# Brief
Images do not belong in the copy. Retype all the entries below exactly.
== Task material
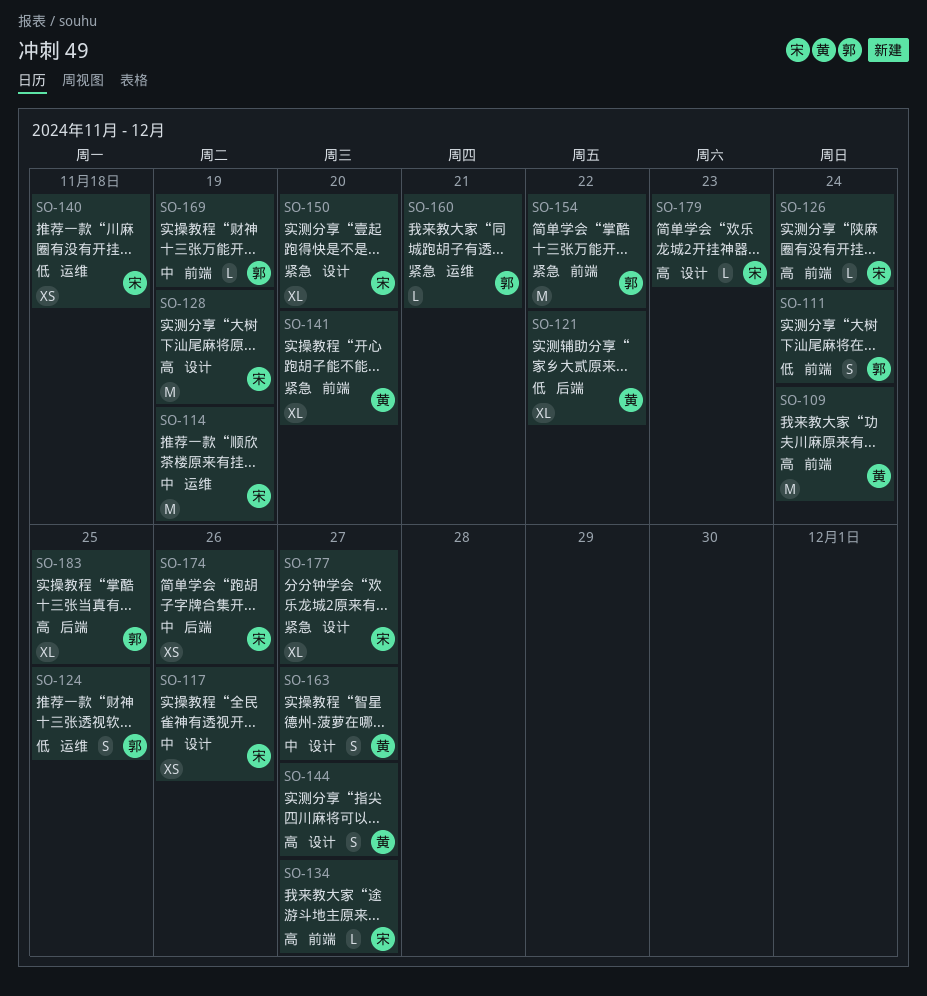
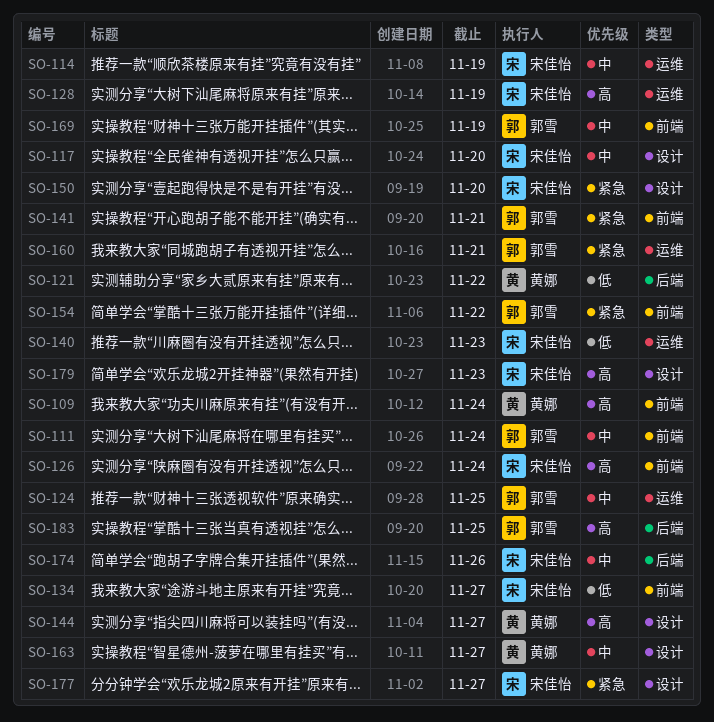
SO-111, priority: 低 -> 中
SO-117, due: Nov 26 -> Nov 20
SO-124, priority: 低 -> 中
SO-128, label: 设计 -> 运维
SO-134, priority: 高 -> 低
SO-140, due: Nov 18 -> Nov 23
SO-141, owner: 黄娜 -> 郭雪
SO-141, due: Nov 20 -> Nov 21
====
# Answer for this exercise
SO-111, priority: 低 -> 中
SO-117, due: Nov 26 -> Nov 20
SO-124, priority: 低 -> 中
SO-128, label: 设计 -> 运维
SO-134, priority: 高 -> 低
SO-140, due: Nov 18 -> Nov 23
SO-141, owner: 黄娜 -> 郭雪
SO-141, due: Nov 20 -> Nov 21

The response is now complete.